Paul Thomas Anderson
June 26, 2015
I have a feeling some hate PAUL THOMAS ANDERSON (born 1970), as their predecessors hated Stanley Kubrick, for his ambition. Anderson is of course highly praised, but he also inspires bloodlust: he sets out to be different, and some critics can’t forgive him for it, where they will sing the homely praises of decent artists doing déjà vu work in acceptable forms. Critics who have never outgrown Pauline Kael’s orgasm aesthetics tend somehow to feel that to be drawn-out or difficult, let alone brazenly visionary, is to sin against movies.
Anderson has said he learned how to direct movies from watching them, and from listening to the commentary tracks on DVDs; indeed, his first three films manifest both movie fever and a compulsion to push familiar scenarios into hard, dark corners. But from Punch-Drunk Love forward, Anderson’s rhythms and logics emanate straight from his characters’ situations, dynamics, and mental states, with a minimum of mediation via plotting, expository dialogue, or telegraphic editing.
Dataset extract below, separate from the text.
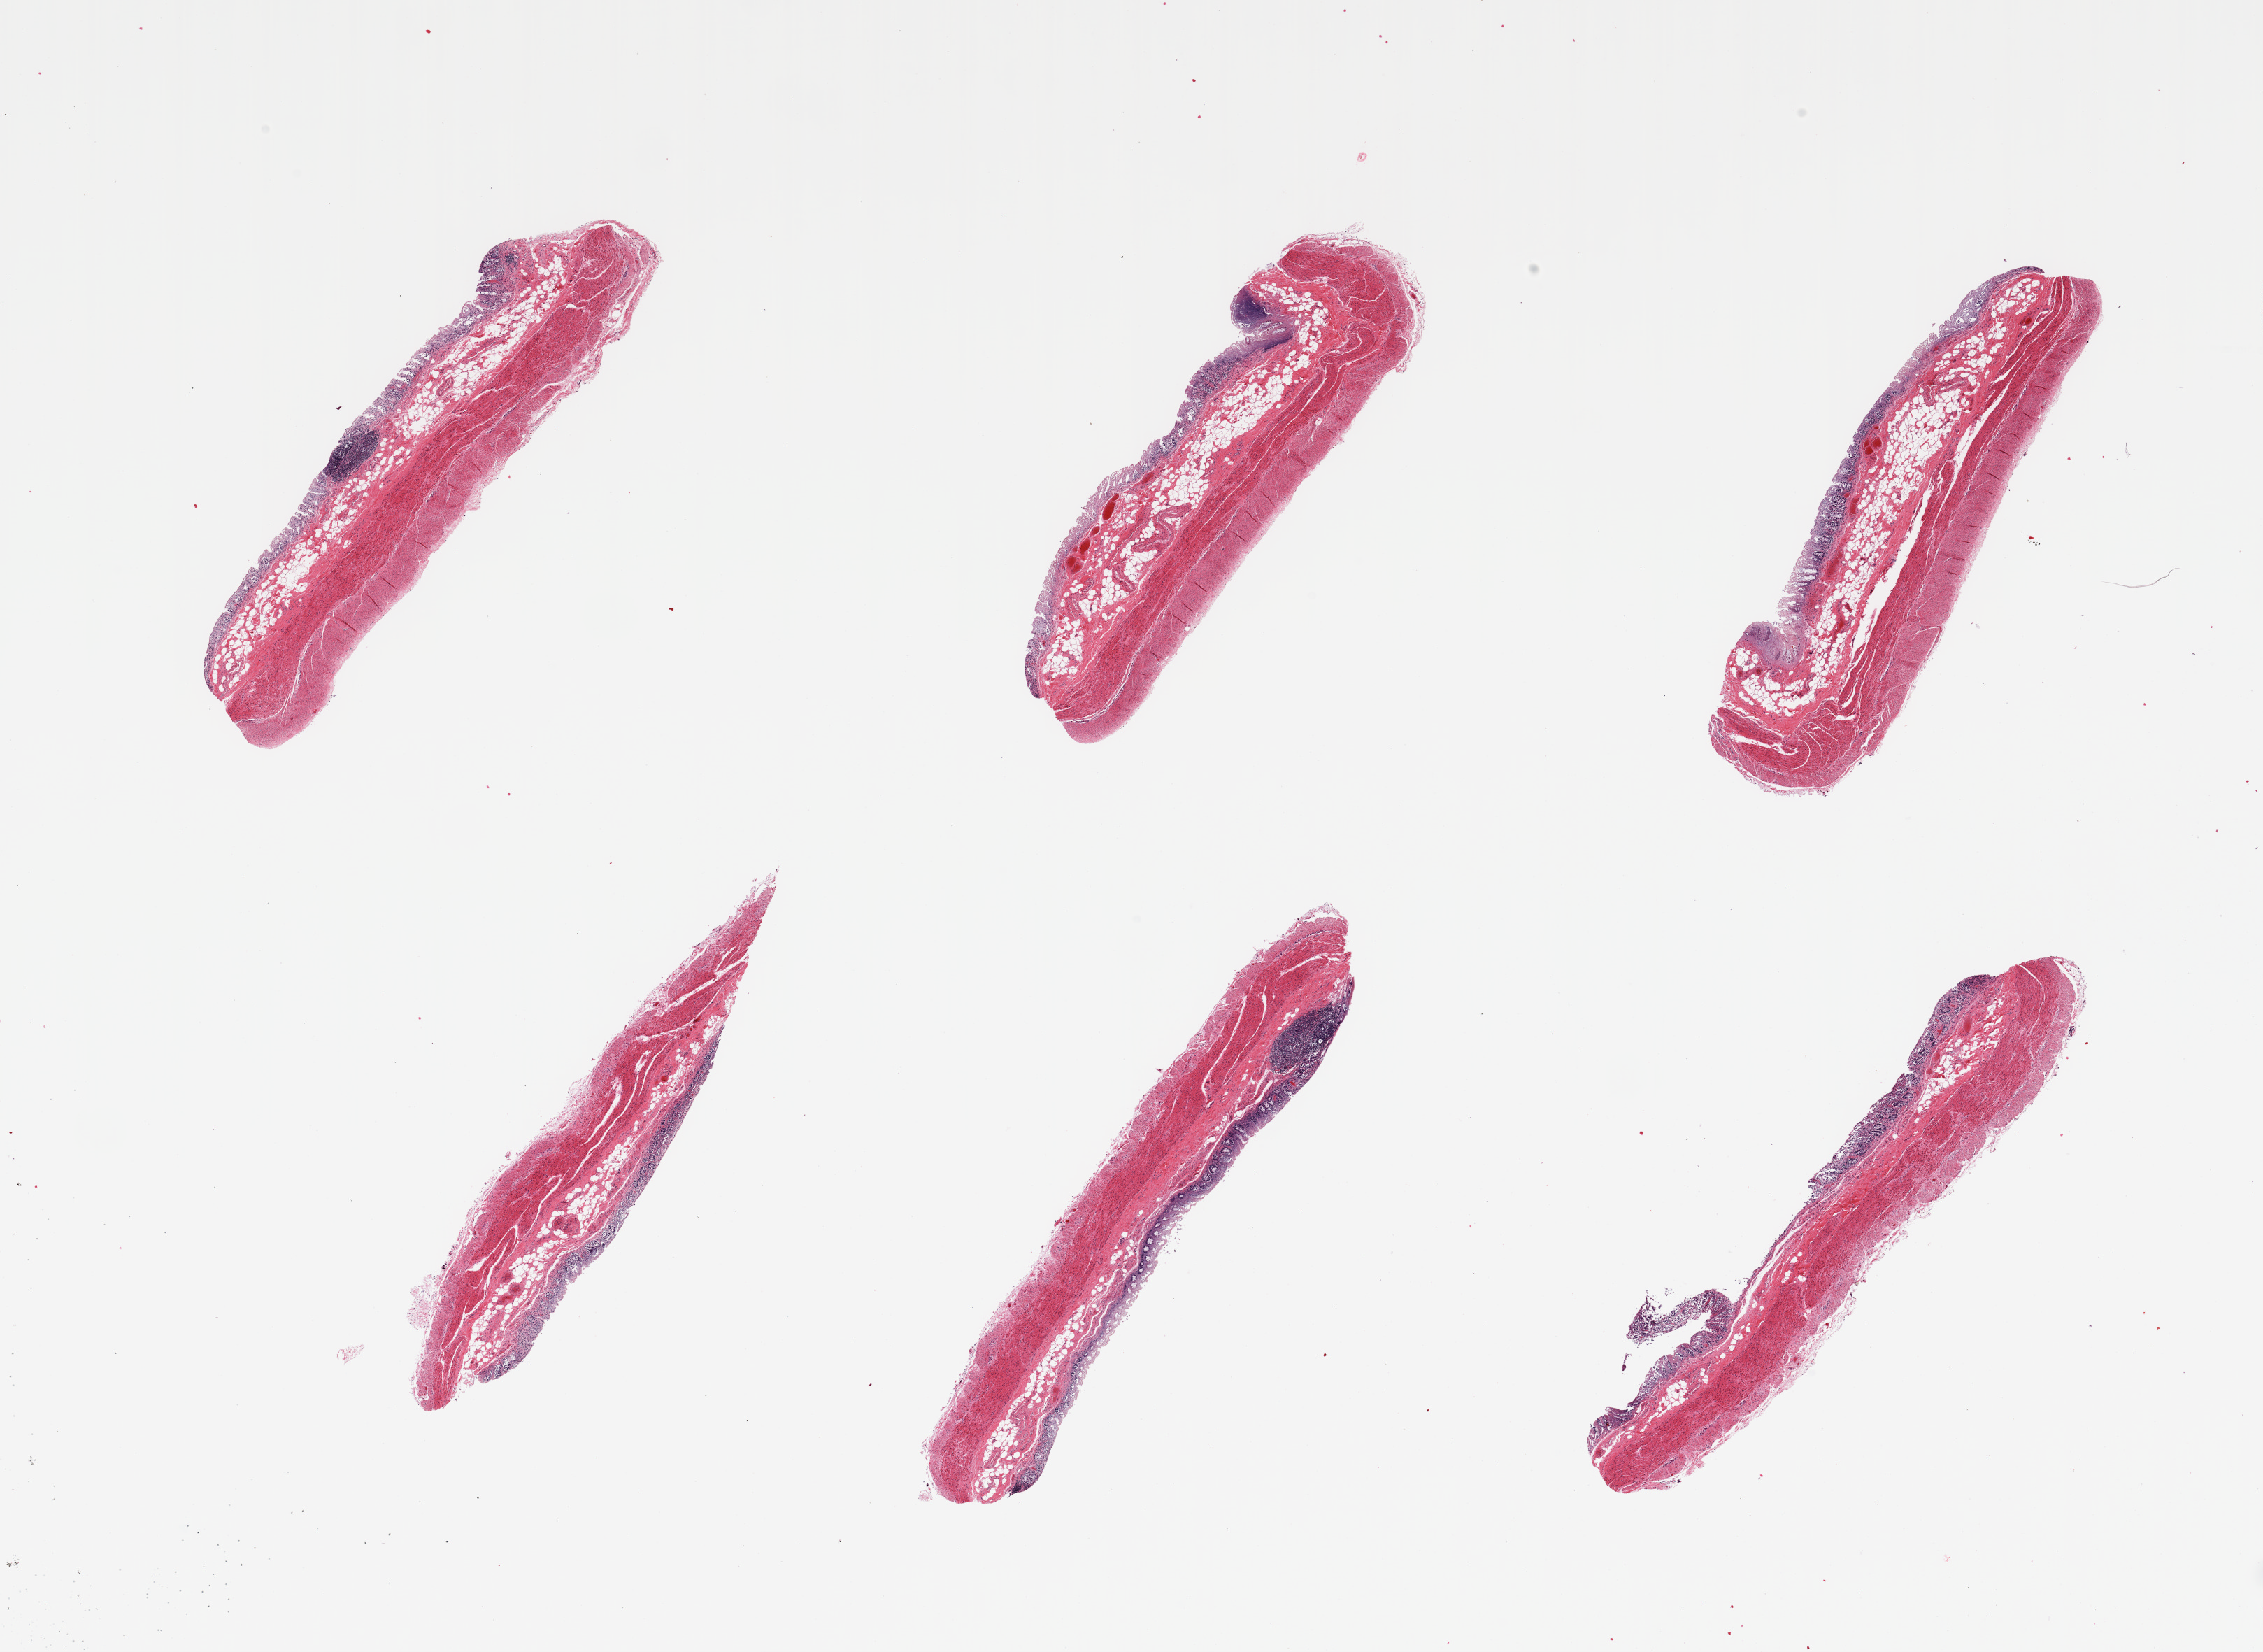
Haematoxylin and eosin whole-slide image — low-resolution overview of the scanned area, about 25.6 x 18.7 mm. PAXgene-fixed paraffin-embedded (PFPE) section. Sampled site (target tissue): transverse colon. Donor tissue sample.
• pathologist's review note for this sample: 6 pieces, mucosa up to ~0.2mm, total glandular autolysis/sloughing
While Boogie Nights — a movie spawned by Nashville, Raging Bull, and Pulp Fiction that outruns them all — remains Anderson’s great claim on orgasm (or any other) aesthetics, and There Will Be Blood gives Daniel Day-Lewis a screen worthy of his depth and size, the director’s truest testaments to date are also his most bizarre: The Master, a mystic iceberg tantalizingly hidden beneath currents of actorly communion and unfixed meaning; and Punch-Drunk Love, 94 minutes of sustained magic, mounting tension, and spiraling disbelief wound around the maypole of an Adam Sandler performance you never imagined he could give — until Anderson, confound his ambition, got it.